= Ole Alcumbrac =

Wildlife veterinarian and television host

Dr. Ole Alcumbrac, DMV is a wildlife veterinarian known for hosting The Wild Life of Dr. Ole on Nat Geo Wild and Wild Ops on The Outdoor Channel. He is recipient of an Emmy Award (from the National Academy of Television Arts and Sciences, Rocky Mountain Southwest Chapter) for his production and hosting work on The Jaguar Project.
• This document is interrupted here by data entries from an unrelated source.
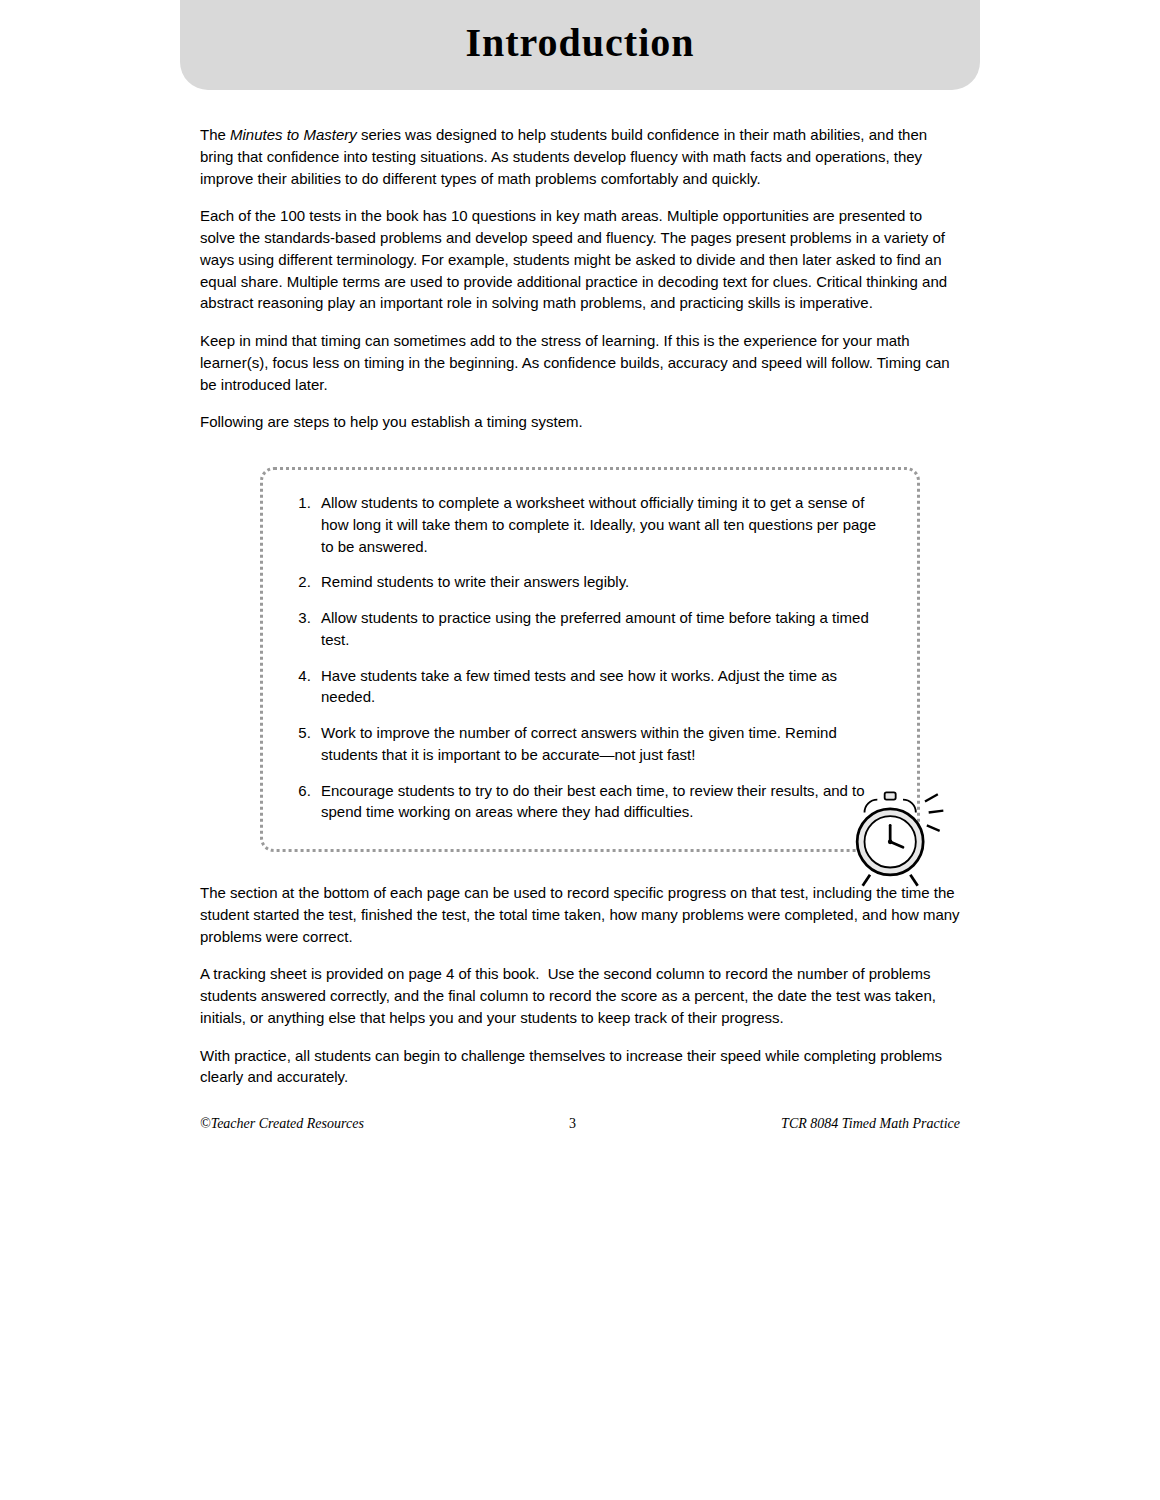Introduction
The Minutes to Mastery series was designed to help students build confidence in their math abilities, and then bring that confidence into testing situations. As students develop fluency with math facts and operations, they improve their abilities to do different types of math problems comfortably and quickly.
Each of the 100 tests in the book has 10 questions in key math areas. Multiple opportunities are presented to solve the standards-based problems and develop speed and fluency. The pages present problems in a variety of ways using different terminology. For example, students might be asked to divide and then later asked to find an equal share. Multiple terms are used to provide additional practice in decoding text for clues. Critical thinking and abstract reasoning play an important role in solving math problems, and practicing skills is imperative.
Keep in mind that timing can sometimes add to the stress of learning. If this is the experience for your math learner(s), focus less on timing in the beginning. As confidence builds, accuracy and speed will follow. Timing can be introduced later.
Following are steps to help you establish a timing system.
Allow students to complete a worksheet without officially timing it to get a sense of how long it will take them to complete it. Ideally, you want all ten questions per page to be answered.
Remind students to write their answers legibly.
Allow students to practice using the preferred amount of time before taking a timed test.
Have students take a few timed tests and see how it works. Adjust the time as needed.
Work to improve the number of correct answers within the given time. Remind students that it is important to be accurate—not just fast!
Encourage students to try to do their best each time, to review their results, and to spend time working on areas where they had difficulties.
The section at the bottom of each page can be used to record specific progress on that test, including the time the student started the test, finished the test, the total time taken, how many problems were completed, and how many problems were correct.
A tracking sheet is provided on page 4 of this book. Use the second column to record the number of problems students answered correctly, and the final column to record the score as a percent, the date the test was taken, initials, or anything else that helps you and your students to keep track of their progress.
With practice, all students can begin to challenge themselves to increase their speed while completing problems clearly and accurately.
©Teacher Created Resources
3
TCR 8084 Timed Math Practice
==Veterinary and wildlife conservation work==
Since 1994, Alcumbrac has owned and operated White Mountain Animal Hospital, a mixed animal and exotic practice in northern Arizona, providing treatment to any animal that comes through the door. The practice has overseen several zoological operations, including patients from the prestigious Arizona Sonora Desert Museum, the Phoenix Zoo, and Bearizona Wildlife Park.
Alcumbrac is a recipient of the Award of Excellence from the Arizona Game and Fish Commission. He also serves as an adjunct faculty member at Texas Tech University where he teaches formal classes and practicals internationally on wildlife capture; he previously taught at Northland Pioneer College, where he was an instructor of Veterinary Sciences.

==Personal Information==
Ole was born and raised in Phoenix, AZ into a family of 6, with 2 sisters and 1 brother. He attended Arizona State University where he was president of the pre-veterinary club as well as Colorado State University where he earned his Doctor of Veterinary Medicine degree. Dr. Ole began his career as a kennel assistant, and over the course of 25 years has consulted with the California Condors and Black Footed Ferret Program and dedicated time to disease research for Desert Bighorn Sheep.

==Television==
In 2021 Alcumbrac starred in Nat Geo Wild's, The Wild Life of Dr. Ole. He also has television experience from 2019 as the host of the Outdoor Channel original series Wild Ops. He has also made several appearances in Arizona Game and Fish Department's Wildlife Views.